Volunteer-student experiences and patient access to an inner-city dental clinic

  • Author / Creator
    Kallal, Maria
  • Background: Low-income Canadians face multi-faceted physical and social barriers to dental care including but not limited to cost and stigma. Recognising the barriers to care, the Student-Health Initiative for the Needs of Edmonton (SHINE) dental clinic was created in 2004. SHINE is a student-volunteer operated clinic that aims to reduce inequalities in access to oral health care by offering free dental care to low-income individuals. However, as SHINE is a volunteer initiative independent from the undergraduate dentistry and dental hygiene programs at the University of Alberta, there has been limited investigation into the clinic and how it aligns with patient needs and contributes to student learning.
    Purpose: The purpose of this dissertation was to explore the accessibility to SHINE for oral health care, and how students perceive volunteering at SHINE contributes to their learning.
    Methods: The dissertation consists of three related papers: (1) interviews with health brokers were held to explore access to SHINE for the intended patient population to understand SHINE’s alignment to the populations needs; (2) student focus groups explored how the volunteer experience at SHINE contributed to student learning; (3) patient surveys and field notes investigated patient satisfaction with access, patient oral health concerns, and alternative dental care options outside of SHINE.
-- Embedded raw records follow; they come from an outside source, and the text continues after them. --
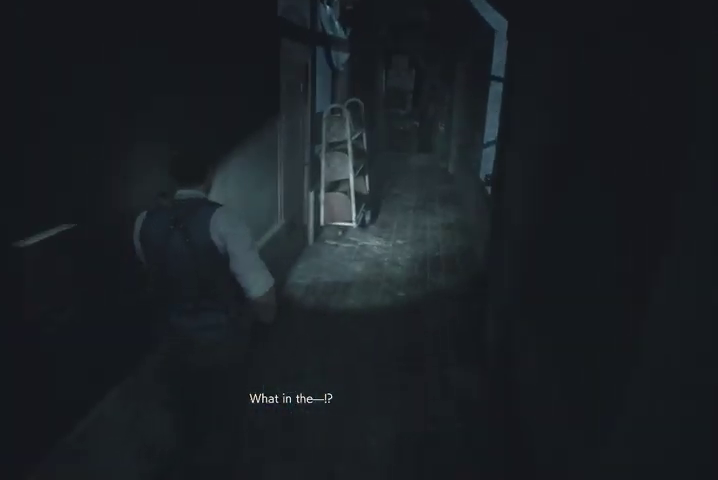
{"buttons": [], "left_stick": "up", "right_stick": "center", "events": []}
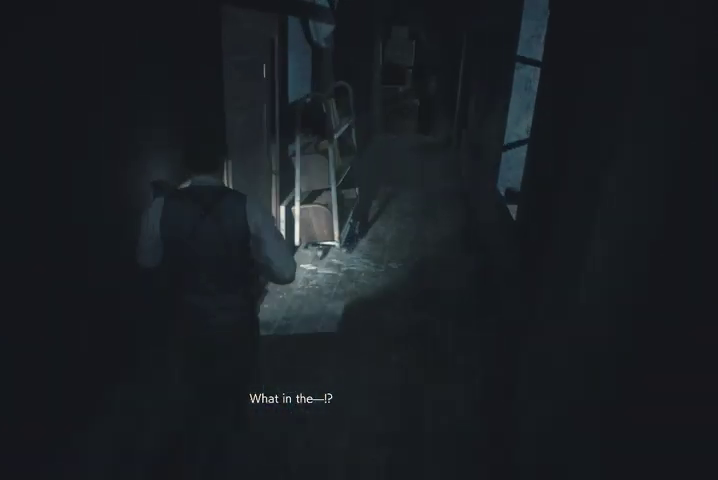
{"buttons": ["CROSS"], "left_stick": "left", "right_stick": "center", "events": [[367, "CROSS", "down"], [400, "left_stick", "left"], [433, "CROSS", "up"], [500, "CROSS", "down"]]}
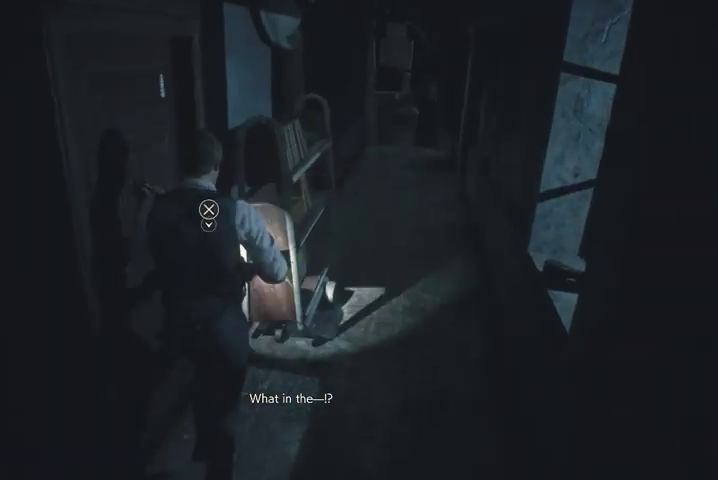
{"buttons": [], "left_stick": "up", "right_stick": "center", "events": [[100, "CROSS", "up"], [133, "CROSS", "down"], [233, "CROSS", "up"], [400, "left_stick", "up"]]}
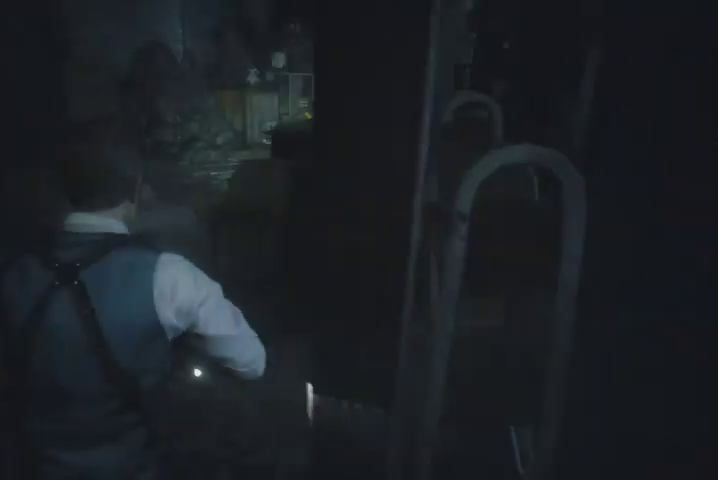
{"buttons": [], "left_stick": "up", "right_stick": "center", "events": [[167, "right_stick", "up-left"], [433, "right_stick", "center"]]}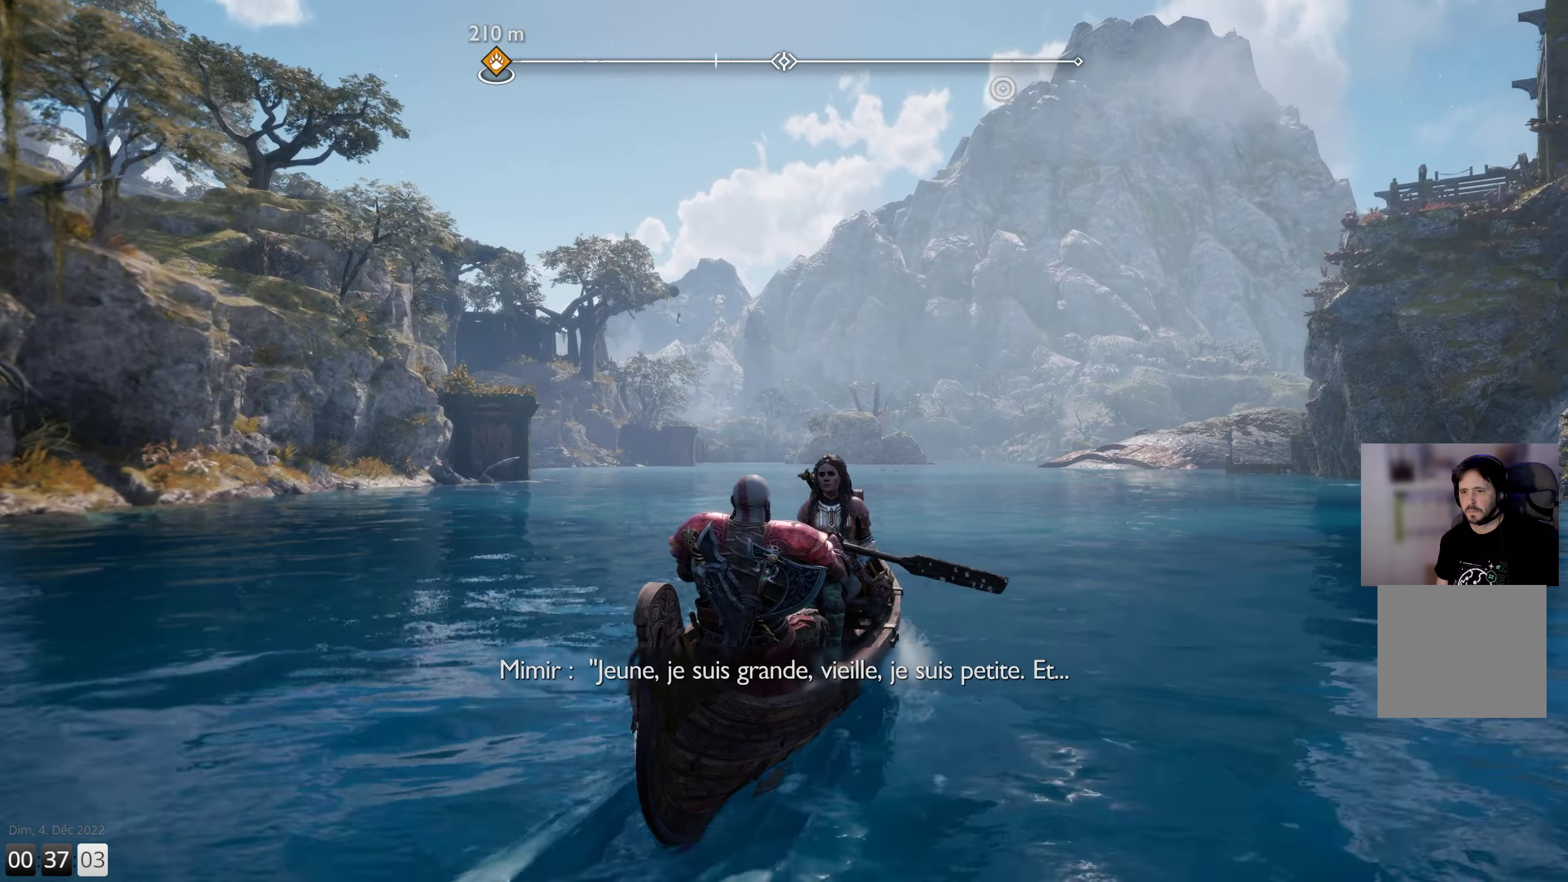
Gameplay with a controller (PlayStation layout); each line is a JSON object with the inputs held at the frame after it. "events" lists button and stick changes between this image and that frame as [ms after this image, input, new state], when the widget could be followed in between.
{"buttons": [], "left_stick": "up", "right_stick": "up-left", "events": [[167, "right_stick", "up-left"]]}
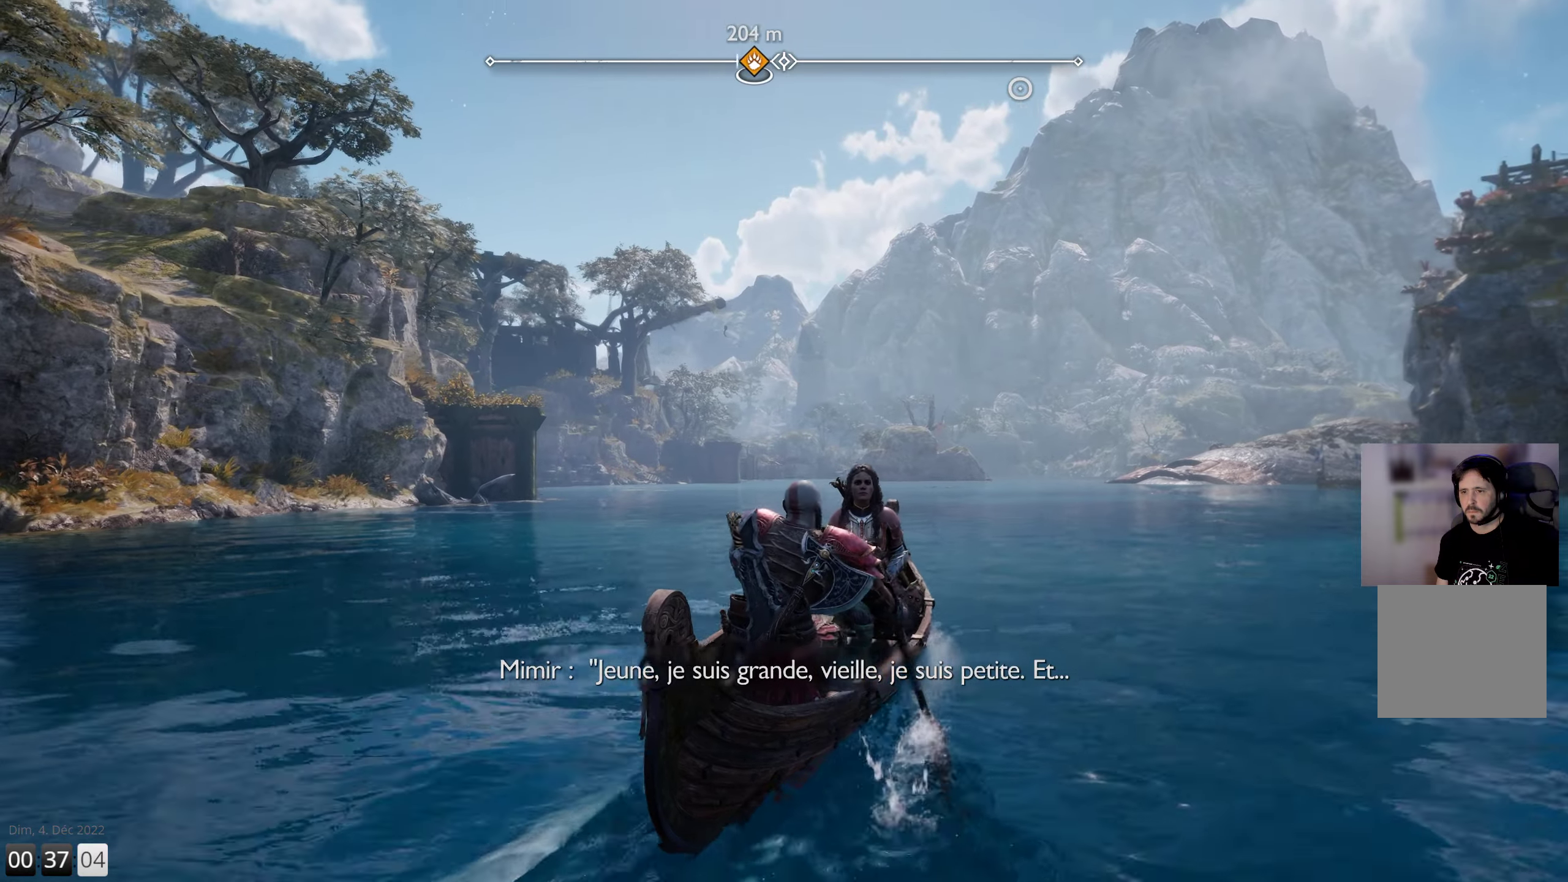
{"buttons": [], "left_stick": "up", "right_stick": "center", "events": [[200, "right_stick", "center"]]}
    Results: Interviews with health brokers revealed lack of awareness of the SHINE clinic. Further, English language translation support was an identified need, and there was concern for clients who fear discrimination in health care settings. From the student focused groups, data showed that students gained both clinical and cultural competence by volunteering at SHINE. Three themes were derived from the data which captured how SHINE benefitted student learning: learning environment, learning enhancements, and learning from patients. Patient surveys revealed that patients primarily present to SHINE for pain (52%) or broken teeth. However, desire for preventative care was indicated by 25.2% seeking dental hygiene services. Patients were generally satisfied with SHINE although the least satisfaction was seen in time spent waiting to attain care and patient ability to attain dental care when needed. Dissatisfaction was correlated with attending SHINE without receiving treatment. Field notes revealed physical accessibility barriers not captured within the survey. If SHINE was not an option for receiving dental care, 32% would seek care through an emergency department or physician and 27% would not attain care at all.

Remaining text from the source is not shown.